■ Texte de la page ■

Par Me Paul-Matthieu Grondin

 

Dans Brasseur c. Contrans Vrac inc., une décision récente de la Cour supérieure, on accorde 10 mois d’indemnité de départ à une employée qui comptait 11 ans d’ancienneté et qui était directrice générale d’une compagnie de transport au moment de son congédiement.

L’employée est congédiée après une filature qui visait à déterminer qu’elle travaillait ailleurs, pour sa compagnie de transport familiale – qui n’était pas une concurrente directe de son entreprise – alors qu’elle était en arrêt de travail.

Si l’employeur peut prouver qu’un employé travaille ailleurs pendant un arrêt de travail, un congédiement pour motifs pourrait s’en suivre, ce qui aurait l’avantage pour l’employeur de ne pas payer d’indemnité de départ.

Or, dans le jugement qui nous occupe, deux questions sont intéressantes.

Premièrement, on a droit à une revue du droit de filer – ici, le juge accepte la preuve par filature, ce qui n’est pas une évidence, vu le droit à la vie privée. Après une revue de l’arrêt Syndicat des travailleuses et travailleurs de Bridgestone Firestone de Joliette (CSN) c. Trudeau, le juge applique certaines principes aux faits, notamment quant aux questions des informations préalables, des moyens raisonnables et de l’atteinte minimale :

 

[67]        Premièrement, en septembre et octobre 2018, les défenderesses obtiennent, de trois sources différentes des informations à l’effet que la demanderesse travaille pour Transport Lemaire inc. pendant son arrêt de travail et que, dès lors, elle adopte un comportement incompatible avec son état de santé déclaré :

i)          Des clients informent Diane Bergeron, employée de Brasseur Transport inc., que la demanderesse travaille pour le compte de Transport Lemaire inc. et qu’elle s’occupe de la perception de comptes client;

ii)          Monsieur Labarre obtient par l’entremise de Marie-Ève Lemieux, également employée de Brasseur Transport inc., l’information que Tay Ngnon Lay, un employé d’un fournisseur (Traction) a affirmé que la demanderesse travaille pour Transport Lemaire inc.;

iii)           Monsieur Labarre prend connaissance de la facture D-5 qu’il considère comme résultant d’une commande de la demanderesse pour Transport Lemaire inc. et facturée par erreur à Brasseur Transports inc.

[68]         Ces motifs sont sérieux et raisonnables quant à la probabilité que la demanderesse puisse travailler pour Transport Lemaire inc., entreprise dont sa mère est la principale actionnaire.

[69]        Le fait qu’a posteriori, ces informations s’avèrent en majeure partie inexactes ne change rien au fait que ce sont les informations dont disposent à ce moment les défenderesses et qui étayent la probabilité que la demanderesse travaille pendant son arrêt de travail et adopte un comportement incompatible avec son état de santé déclaré.

■ Matériel ■
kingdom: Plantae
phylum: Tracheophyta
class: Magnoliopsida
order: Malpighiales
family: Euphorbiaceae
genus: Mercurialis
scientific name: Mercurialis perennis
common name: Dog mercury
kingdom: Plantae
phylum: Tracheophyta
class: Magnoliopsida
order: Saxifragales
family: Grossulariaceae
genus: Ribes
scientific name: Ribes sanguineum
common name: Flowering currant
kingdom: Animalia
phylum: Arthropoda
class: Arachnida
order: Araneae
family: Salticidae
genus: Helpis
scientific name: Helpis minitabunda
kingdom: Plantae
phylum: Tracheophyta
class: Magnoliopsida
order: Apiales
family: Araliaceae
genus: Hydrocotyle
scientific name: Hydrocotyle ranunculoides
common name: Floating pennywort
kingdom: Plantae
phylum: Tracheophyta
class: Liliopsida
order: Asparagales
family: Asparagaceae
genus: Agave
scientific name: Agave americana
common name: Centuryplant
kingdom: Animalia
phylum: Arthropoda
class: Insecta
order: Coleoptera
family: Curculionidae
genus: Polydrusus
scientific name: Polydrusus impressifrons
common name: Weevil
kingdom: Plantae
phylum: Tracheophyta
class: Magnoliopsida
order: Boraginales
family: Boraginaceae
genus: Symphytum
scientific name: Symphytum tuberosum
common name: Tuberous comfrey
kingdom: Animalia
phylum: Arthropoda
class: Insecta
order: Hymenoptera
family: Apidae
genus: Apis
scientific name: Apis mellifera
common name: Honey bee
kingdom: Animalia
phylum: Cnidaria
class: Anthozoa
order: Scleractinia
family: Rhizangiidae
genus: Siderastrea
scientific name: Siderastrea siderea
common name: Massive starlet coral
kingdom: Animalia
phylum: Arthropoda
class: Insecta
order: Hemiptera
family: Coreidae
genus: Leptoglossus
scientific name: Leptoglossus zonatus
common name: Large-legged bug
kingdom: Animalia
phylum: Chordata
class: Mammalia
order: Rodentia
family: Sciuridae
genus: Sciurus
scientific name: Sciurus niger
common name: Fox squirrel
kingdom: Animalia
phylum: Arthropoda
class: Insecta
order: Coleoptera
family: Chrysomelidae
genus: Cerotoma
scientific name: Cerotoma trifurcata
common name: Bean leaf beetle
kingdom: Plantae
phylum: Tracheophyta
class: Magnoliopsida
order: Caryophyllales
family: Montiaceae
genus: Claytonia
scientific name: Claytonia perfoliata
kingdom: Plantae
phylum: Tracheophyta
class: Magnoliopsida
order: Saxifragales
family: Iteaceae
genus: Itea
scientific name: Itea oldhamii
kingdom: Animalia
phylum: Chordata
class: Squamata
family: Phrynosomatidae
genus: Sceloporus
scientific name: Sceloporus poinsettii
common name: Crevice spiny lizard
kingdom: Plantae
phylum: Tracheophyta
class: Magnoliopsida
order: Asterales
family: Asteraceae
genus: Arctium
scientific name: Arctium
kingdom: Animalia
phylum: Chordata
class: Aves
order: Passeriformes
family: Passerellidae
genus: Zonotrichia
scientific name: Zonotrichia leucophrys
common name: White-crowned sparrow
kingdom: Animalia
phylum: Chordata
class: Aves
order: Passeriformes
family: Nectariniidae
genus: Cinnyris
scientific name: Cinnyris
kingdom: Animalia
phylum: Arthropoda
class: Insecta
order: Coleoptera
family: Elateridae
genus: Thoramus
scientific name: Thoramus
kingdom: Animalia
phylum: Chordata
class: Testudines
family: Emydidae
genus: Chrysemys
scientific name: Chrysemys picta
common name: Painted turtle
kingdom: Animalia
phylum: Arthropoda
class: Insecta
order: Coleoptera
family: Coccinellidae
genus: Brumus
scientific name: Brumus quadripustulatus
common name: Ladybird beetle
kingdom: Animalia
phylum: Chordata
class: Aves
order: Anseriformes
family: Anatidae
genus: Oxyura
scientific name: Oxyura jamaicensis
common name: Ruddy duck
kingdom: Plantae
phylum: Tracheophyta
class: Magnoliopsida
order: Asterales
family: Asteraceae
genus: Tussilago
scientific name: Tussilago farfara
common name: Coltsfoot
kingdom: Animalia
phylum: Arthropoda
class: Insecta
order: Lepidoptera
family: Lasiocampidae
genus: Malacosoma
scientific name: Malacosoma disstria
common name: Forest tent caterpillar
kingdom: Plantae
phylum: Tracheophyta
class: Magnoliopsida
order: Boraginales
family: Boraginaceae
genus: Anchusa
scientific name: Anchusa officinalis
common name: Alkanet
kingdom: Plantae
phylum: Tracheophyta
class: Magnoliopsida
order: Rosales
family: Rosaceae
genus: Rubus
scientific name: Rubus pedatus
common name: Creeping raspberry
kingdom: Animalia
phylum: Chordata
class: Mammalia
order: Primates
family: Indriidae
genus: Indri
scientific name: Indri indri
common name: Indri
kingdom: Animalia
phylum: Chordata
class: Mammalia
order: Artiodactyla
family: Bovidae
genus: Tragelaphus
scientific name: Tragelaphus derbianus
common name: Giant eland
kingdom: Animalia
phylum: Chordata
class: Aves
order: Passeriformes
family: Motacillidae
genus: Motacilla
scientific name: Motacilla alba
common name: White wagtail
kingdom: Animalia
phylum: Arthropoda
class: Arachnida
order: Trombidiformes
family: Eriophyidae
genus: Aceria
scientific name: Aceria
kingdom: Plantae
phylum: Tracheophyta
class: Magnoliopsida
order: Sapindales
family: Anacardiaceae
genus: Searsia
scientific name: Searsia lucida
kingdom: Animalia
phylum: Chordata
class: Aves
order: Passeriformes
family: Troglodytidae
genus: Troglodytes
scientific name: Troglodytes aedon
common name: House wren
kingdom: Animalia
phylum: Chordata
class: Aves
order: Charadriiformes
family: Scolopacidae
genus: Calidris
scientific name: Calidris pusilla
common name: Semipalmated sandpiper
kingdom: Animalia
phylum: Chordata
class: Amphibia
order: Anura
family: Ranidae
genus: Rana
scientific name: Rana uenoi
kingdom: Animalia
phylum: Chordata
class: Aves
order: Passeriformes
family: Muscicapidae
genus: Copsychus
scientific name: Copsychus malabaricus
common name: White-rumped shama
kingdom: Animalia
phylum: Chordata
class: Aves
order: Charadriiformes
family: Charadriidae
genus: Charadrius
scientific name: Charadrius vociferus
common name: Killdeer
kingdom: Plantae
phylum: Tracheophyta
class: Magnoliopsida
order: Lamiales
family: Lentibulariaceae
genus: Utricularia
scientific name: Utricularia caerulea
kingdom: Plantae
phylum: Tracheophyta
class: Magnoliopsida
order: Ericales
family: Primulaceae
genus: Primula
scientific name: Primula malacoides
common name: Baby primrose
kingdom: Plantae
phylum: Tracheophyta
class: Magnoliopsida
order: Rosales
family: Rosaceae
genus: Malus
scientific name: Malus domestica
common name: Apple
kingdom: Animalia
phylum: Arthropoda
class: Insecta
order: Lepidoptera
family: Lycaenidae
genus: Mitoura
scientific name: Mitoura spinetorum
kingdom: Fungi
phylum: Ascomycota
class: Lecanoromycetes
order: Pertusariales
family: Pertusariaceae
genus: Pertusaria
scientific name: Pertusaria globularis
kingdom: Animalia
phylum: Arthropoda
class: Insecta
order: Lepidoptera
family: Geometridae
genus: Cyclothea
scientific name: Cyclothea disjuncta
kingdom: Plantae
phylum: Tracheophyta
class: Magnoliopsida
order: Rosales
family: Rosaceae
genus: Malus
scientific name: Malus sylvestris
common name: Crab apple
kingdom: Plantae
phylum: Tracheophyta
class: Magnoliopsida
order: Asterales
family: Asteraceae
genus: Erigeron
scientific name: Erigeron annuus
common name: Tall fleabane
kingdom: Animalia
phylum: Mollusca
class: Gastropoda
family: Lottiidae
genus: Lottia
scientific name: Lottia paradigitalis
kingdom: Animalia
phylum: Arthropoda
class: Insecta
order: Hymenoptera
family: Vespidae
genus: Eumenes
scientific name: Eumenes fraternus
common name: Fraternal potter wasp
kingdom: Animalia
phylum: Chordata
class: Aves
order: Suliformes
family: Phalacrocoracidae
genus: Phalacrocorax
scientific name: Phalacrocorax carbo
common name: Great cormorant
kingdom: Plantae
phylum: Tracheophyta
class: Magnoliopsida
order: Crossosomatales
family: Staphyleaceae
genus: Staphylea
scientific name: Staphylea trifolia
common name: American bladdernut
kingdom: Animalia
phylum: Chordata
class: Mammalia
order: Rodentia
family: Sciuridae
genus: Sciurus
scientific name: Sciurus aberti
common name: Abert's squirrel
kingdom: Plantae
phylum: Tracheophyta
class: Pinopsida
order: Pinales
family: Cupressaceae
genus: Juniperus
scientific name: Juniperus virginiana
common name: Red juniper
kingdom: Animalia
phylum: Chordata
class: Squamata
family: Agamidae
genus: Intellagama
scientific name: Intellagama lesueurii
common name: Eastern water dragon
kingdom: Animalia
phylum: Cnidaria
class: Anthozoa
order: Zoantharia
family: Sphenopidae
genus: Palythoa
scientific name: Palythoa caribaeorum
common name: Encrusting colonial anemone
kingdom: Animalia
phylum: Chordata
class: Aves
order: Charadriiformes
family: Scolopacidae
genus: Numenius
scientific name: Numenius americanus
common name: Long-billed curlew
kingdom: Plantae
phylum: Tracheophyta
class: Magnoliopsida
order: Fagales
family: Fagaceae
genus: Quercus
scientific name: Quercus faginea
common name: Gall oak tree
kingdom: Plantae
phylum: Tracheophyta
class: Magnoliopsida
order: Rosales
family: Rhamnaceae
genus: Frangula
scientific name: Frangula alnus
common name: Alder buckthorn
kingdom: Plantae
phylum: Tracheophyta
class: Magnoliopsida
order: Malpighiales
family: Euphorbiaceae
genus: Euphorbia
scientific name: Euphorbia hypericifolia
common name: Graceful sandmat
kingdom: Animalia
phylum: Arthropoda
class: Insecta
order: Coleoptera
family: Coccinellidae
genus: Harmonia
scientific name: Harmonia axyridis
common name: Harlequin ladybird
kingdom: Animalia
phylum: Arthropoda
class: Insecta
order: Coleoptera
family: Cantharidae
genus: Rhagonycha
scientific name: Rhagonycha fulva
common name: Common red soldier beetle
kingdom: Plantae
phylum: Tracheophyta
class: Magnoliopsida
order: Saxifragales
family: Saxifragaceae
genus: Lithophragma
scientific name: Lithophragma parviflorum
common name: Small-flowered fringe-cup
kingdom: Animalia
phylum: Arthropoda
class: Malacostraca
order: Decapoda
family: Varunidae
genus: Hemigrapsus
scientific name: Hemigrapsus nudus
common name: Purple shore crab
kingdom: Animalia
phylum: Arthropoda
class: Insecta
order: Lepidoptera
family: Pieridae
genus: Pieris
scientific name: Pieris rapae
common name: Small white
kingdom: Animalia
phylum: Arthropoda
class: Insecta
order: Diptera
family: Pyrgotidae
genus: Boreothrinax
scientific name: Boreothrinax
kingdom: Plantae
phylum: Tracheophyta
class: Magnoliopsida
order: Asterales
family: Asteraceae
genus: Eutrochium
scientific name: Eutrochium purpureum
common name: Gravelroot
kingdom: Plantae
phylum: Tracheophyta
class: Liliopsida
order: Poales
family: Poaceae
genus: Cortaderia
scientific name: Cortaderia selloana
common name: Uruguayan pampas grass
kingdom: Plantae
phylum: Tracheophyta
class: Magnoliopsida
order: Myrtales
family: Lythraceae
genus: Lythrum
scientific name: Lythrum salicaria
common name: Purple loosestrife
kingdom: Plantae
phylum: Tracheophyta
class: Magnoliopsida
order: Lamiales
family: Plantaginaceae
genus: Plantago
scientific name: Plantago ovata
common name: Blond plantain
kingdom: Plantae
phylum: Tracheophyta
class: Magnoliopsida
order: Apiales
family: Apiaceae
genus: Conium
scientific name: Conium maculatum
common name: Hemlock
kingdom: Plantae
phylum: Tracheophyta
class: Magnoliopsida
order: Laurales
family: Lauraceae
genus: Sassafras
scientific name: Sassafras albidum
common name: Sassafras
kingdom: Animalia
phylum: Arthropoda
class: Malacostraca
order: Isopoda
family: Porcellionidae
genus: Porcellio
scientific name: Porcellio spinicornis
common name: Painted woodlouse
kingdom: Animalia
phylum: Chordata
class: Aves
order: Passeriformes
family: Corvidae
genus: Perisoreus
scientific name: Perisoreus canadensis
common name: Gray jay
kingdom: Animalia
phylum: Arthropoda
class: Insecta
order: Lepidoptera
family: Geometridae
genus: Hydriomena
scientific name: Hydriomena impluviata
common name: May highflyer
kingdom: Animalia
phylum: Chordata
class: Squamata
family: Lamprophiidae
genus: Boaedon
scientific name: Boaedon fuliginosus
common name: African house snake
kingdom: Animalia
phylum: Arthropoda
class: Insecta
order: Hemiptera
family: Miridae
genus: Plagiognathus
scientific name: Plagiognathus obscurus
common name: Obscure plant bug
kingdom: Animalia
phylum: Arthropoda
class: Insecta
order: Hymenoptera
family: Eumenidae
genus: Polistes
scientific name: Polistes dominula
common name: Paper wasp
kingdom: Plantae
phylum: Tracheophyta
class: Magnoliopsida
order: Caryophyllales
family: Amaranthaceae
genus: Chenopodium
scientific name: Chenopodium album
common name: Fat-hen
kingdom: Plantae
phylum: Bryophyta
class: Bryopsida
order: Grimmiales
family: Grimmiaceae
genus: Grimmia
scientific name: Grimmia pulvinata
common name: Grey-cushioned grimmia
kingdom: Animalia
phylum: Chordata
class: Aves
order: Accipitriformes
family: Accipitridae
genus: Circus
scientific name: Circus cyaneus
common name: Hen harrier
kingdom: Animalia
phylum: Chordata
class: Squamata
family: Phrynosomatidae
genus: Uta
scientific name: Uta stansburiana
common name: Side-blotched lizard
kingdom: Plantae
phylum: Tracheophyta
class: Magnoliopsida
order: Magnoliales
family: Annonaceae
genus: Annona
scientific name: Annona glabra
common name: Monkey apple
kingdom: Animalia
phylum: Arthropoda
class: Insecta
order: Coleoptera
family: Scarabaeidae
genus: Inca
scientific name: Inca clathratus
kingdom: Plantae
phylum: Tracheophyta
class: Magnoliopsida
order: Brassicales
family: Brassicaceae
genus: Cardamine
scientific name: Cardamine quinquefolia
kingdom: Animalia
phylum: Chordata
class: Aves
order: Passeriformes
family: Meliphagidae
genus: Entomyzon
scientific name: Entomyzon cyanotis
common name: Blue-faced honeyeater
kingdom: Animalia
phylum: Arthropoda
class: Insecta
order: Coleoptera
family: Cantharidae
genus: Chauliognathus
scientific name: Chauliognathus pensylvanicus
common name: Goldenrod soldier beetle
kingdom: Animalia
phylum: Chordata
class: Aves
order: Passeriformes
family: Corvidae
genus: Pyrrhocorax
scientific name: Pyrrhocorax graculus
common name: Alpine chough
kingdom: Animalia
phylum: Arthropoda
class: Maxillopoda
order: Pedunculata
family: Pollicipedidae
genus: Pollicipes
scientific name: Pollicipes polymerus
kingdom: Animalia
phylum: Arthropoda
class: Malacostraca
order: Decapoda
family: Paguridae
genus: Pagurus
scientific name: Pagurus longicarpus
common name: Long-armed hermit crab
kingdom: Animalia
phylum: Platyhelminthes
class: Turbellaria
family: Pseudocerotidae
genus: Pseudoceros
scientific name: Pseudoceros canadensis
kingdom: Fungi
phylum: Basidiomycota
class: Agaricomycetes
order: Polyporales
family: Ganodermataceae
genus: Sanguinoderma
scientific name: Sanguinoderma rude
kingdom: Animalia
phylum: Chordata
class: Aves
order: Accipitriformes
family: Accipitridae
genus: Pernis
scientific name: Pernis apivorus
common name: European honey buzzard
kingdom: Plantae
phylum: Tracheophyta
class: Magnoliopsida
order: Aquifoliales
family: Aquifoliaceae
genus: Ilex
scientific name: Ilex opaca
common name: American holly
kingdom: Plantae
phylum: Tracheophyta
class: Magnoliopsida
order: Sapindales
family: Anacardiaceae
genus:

■ Consigne 1 ■
Indiquez si chacun des énoncés suivants concorde avec le texte de la page, en répondant par oui ou par non et en citant les mots exacts qui le montrent : (a) l'employée comptait 11 ans d'ancienneté ; (b) la compagnie de transport familiale était une concurrente directe de l'entreprise de l'employée ; (c) la mère de la demanderesse est la principale actionnaire de Transport Lemaire inc.
■ Consigne 2 ■
Dressez la liste complète des personnes désignées par leur nom dans les paragraphes numérotés [67] à [69] du texte de la page.
■ Consigne 3 ■
Recopiez mot pour mot le passage du texte de la page allant de « Par Me Paul-Matthieu » jusqu'à « d’indemnité de départ. » inclus.
La liste qui précède est un matériel distinct du texte de la page.

■ Réponse complète 1 ■
(a) Oui : « qui comptait 11 ans d’ancienneté ».
(b) Non : « qui n’était pas une concurrente directe de son entreprise ».
(c) Oui : « entreprise dont sa mère est la principale actionnaire ».

■ Réponse complète 2 ■
- Diane Bergeron
- Monsieur Labarre
- Marie-Ève Lemieux
- Tay Ngnon Lay

■ Réponse complète 3 ■
Par Me Paul-Matthieu Grondin

 

Dans Brasseur c. Contrans Vrac inc., une décision récente de la Cour supérieure, on accorde 10 mois d’indemnité de départ à une employée qui comptait 11 ans d’ancienneté et qui était directrice générale d’une compagnie de transport au moment de son congédiement.

L’employée est congédiée après une filature qui visait à déterminer qu’elle travaillait ailleurs, pour sa compagnie de transport familiale – qui n’était pas une concurrente directe de son entreprise – alors qu’elle était en arrêt de travail.

Si l’employeur peut prouver qu’un employé travaille ailleurs pendant un arrêt de travail, un congédiement pour motifs pourrait s’en suivre, ce qui aurait l’avantage pour l’employeur de ne pas payer d’indemnité de départ.